RECORD EXTRACTS:
___
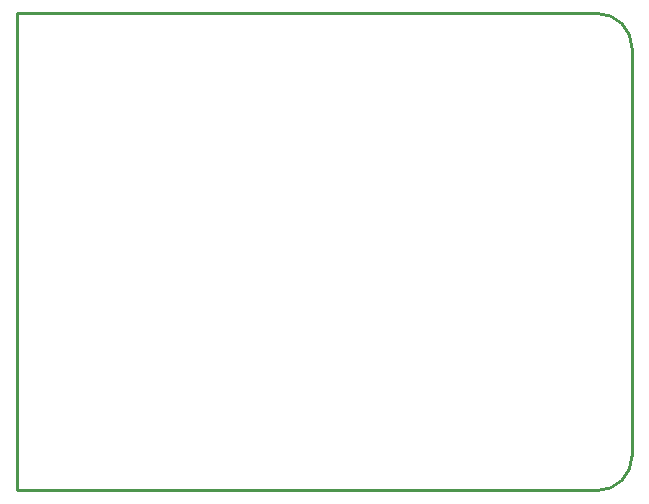
<source format=gko>
G04 start of page 4 for group 2 idx 2 *
G04 Title: (unknown), outline *
G04 Creator: pcb 20140316 *
G04 CreationDate: Wed 22 Apr 2015 10:07:35 AM GMT UTC *
G04 For: fosse *
G04 Format: Gerber/RS-274X *
G04 PCB-Dimensions (mil): 2170.00 1700.00 *
G04 PCB-Coordinate-Origin: lower left *
%MOIN*%
%FSLAX25Y25*%
%LNOUTLINE*%
%ADD37C,0.0100*%
G54D37*X4000Y164500D02*X197500D01*
X209000Y153000D02*Y17000D01*
X197500Y5500D02*X4000D01*
Y164500D01*
X197500D02*G75*G02X209000Y153000I0J-11500D01*G01*
Y17000D02*G75*G02X197500Y5500I-11500J0D01*G01*
M02*

</source>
___
WORK TO BE COMPLETED: Write out every line, unchanged, from the one containing "Y164500D01*" through the closing line of the data.

RESPONSE BELOW:
Y164500D01*
X197500D02*G75*G02X209000Y153000I0J-11500D01*G01*
Y17000D02*G75*G02X197500Y5500I-11500J0D01*G01*
M02*

</source>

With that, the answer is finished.